[Assignment]:
Leave out the pictures and copy every record exactly.

(Records drawn from a dataset)
:::
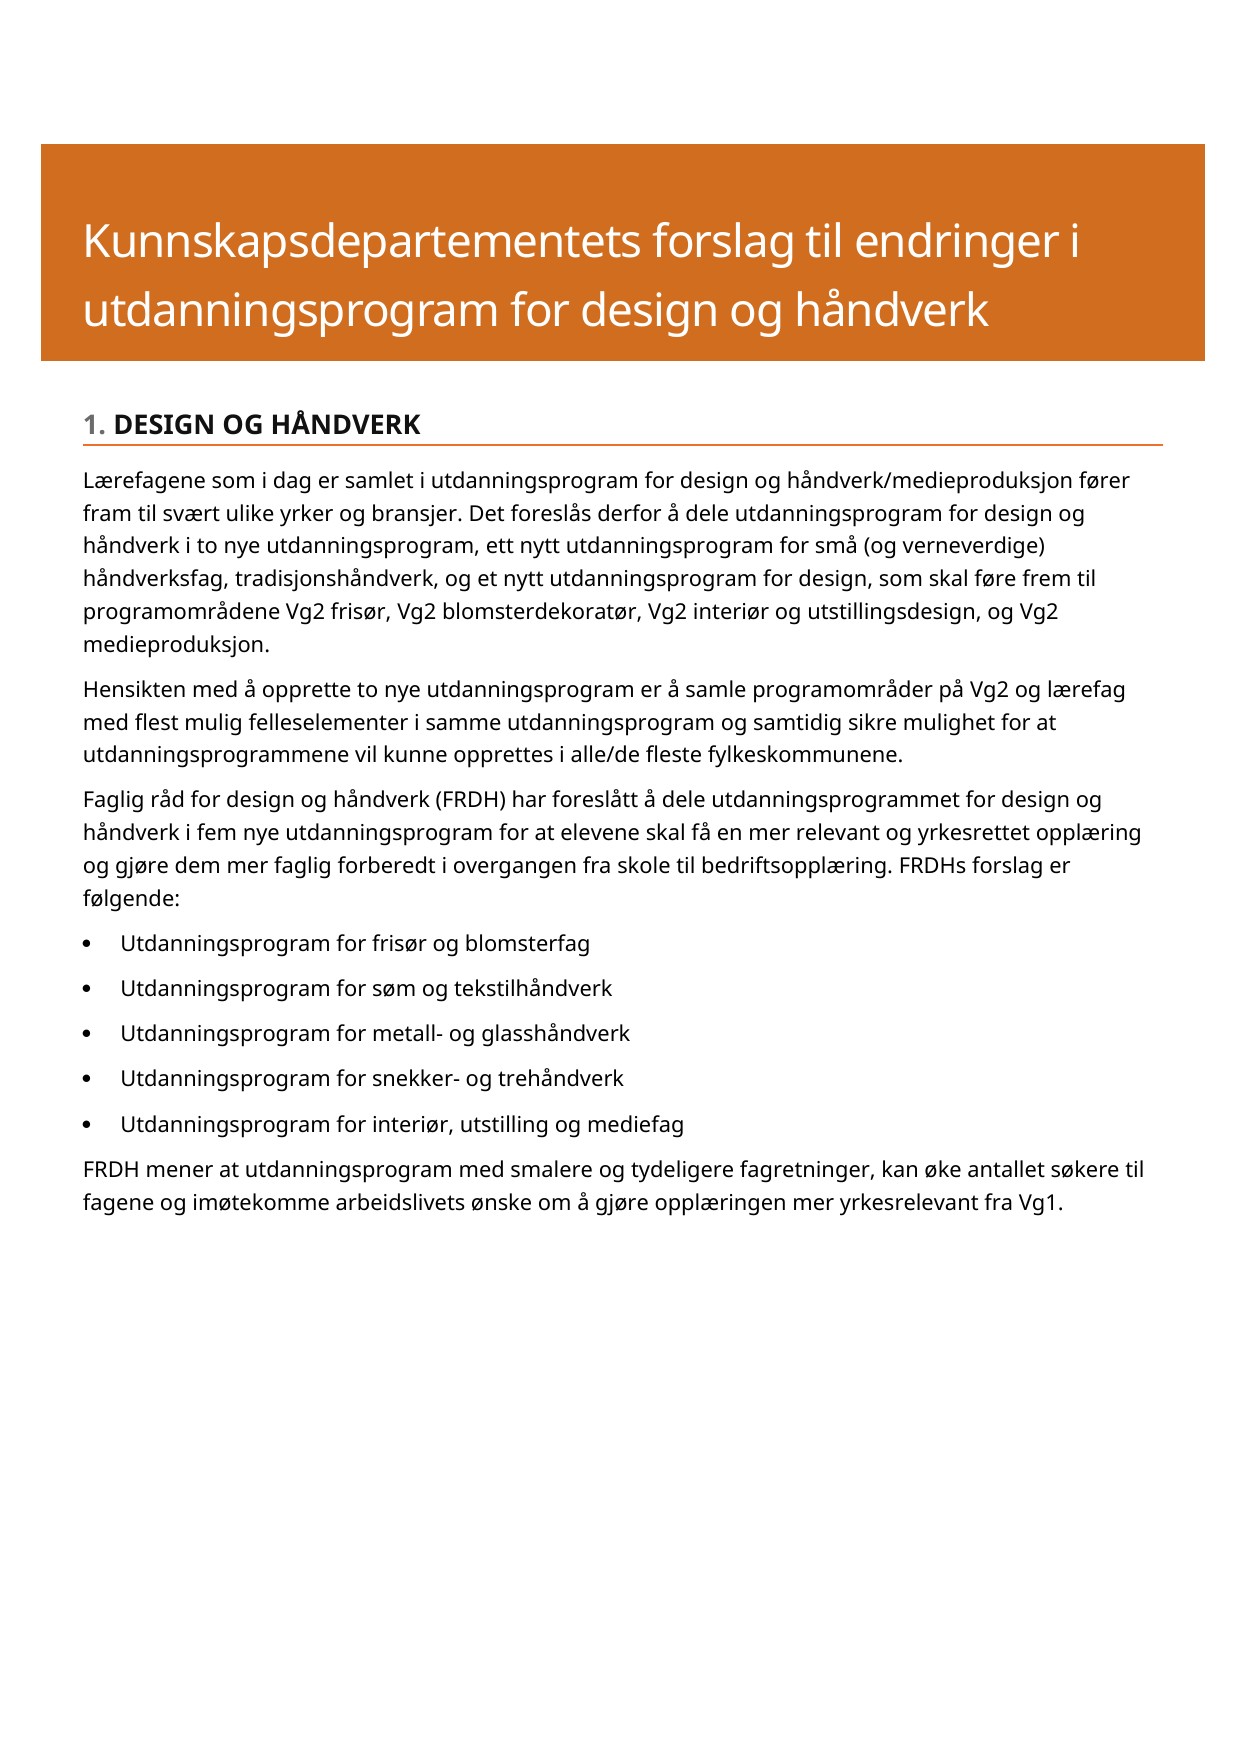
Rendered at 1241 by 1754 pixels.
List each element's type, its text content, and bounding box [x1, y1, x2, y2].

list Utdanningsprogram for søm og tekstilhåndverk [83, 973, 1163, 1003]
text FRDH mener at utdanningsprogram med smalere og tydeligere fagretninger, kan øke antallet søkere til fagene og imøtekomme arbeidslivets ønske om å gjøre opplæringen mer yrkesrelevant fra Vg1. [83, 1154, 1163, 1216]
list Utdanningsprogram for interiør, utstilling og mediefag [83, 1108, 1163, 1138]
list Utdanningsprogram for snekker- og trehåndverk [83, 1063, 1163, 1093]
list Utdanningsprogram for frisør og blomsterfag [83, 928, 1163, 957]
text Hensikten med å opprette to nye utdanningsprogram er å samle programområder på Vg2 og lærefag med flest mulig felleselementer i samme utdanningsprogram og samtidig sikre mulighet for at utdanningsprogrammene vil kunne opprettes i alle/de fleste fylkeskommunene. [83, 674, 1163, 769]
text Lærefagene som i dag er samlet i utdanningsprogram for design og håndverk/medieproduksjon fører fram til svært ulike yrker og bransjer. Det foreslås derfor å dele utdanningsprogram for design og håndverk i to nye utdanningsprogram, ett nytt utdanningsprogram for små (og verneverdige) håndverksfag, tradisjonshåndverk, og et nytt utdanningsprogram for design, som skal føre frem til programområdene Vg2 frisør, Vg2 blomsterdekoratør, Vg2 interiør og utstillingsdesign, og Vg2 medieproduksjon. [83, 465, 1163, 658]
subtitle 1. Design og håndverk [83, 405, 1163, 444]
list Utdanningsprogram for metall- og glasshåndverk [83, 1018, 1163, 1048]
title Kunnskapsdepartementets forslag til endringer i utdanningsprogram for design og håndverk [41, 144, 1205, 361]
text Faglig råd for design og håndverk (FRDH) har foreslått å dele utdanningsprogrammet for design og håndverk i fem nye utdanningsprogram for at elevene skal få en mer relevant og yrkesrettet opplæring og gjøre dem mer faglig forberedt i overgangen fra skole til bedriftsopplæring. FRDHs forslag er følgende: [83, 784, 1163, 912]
:::
[Your solution]:
Rendered at 1241 by 1754 pixels.
List each element's type, its text content, and bounding box [x1, y1, x2, y2].

list Utdanningsprogram for søm og tekstilhåndverk [83, 973, 1163, 1003]
text FRDH mener at utdanningsprogram med smalere og tydeligere fagretninger, kan øke antallet søkere til fagene og imøtekomme arbeidslivets ønske om å gjøre opplæringen mer yrkesrelevant fra Vg1. [83, 1154, 1163, 1216]
list Utdanningsprogram for interiør, utstilling og mediefag [83, 1108, 1163, 1138]
list Utdanningsprogram for snekker- og trehåndverk [83, 1063, 1163, 1093]
list Utdanningsprogram for frisør og blomsterfag [83, 928, 1163, 957]
text Hensikten med å opprette to nye utdanningsprogram er å samle programområder på Vg2 og lærefag med flest mulig felleselementer i samme utdanningsprogram og samtidig sikre mulighet for at utdanningsprogrammene vil kunne opprettes i alle/de fleste fylkeskommunene. [83, 674, 1163, 769]
text Lærefagene som i dag er samlet i utdanningsprogram for design og håndverk/medieproduksjon fører fram til svært ulike yrker og bransjer. Det foreslås derfor å dele utdanningsprogram for design og håndverk i to nye utdanningsprogram, ett nytt utdanningsprogram for små (og verneverdige) håndverksfag, tradisjonshåndverk, og et nytt utdanningsprogram for design, som skal føre frem til programområdene Vg2 frisør, Vg2 blomsterdekoratør, Vg2 interiør og utstillingsdesign, og Vg2 medieproduksjon. [83, 465, 1163, 658]
subtitle 1. Design og håndverk [83, 405, 1163, 444]
list Utdanningsprogram for metall- og glasshåndverk [83, 1018, 1163, 1048]
title Kunnskapsdepartementets forslag til endringer i utdanningsprogram for design og håndverk [41, 144, 1205, 361]
text Faglig råd for design og håndverk (FRDH) har foreslått å dele utdanningsprogrammet for design og håndverk i fem nye utdanningsprogram for at elevene skal få en mer relevant og yrkesrettet opplæring og gjøre dem mer faglig forberedt i overgangen fra skole til bedriftsopplæring. FRDHs forslag er følgende: [83, 784, 1163, 912]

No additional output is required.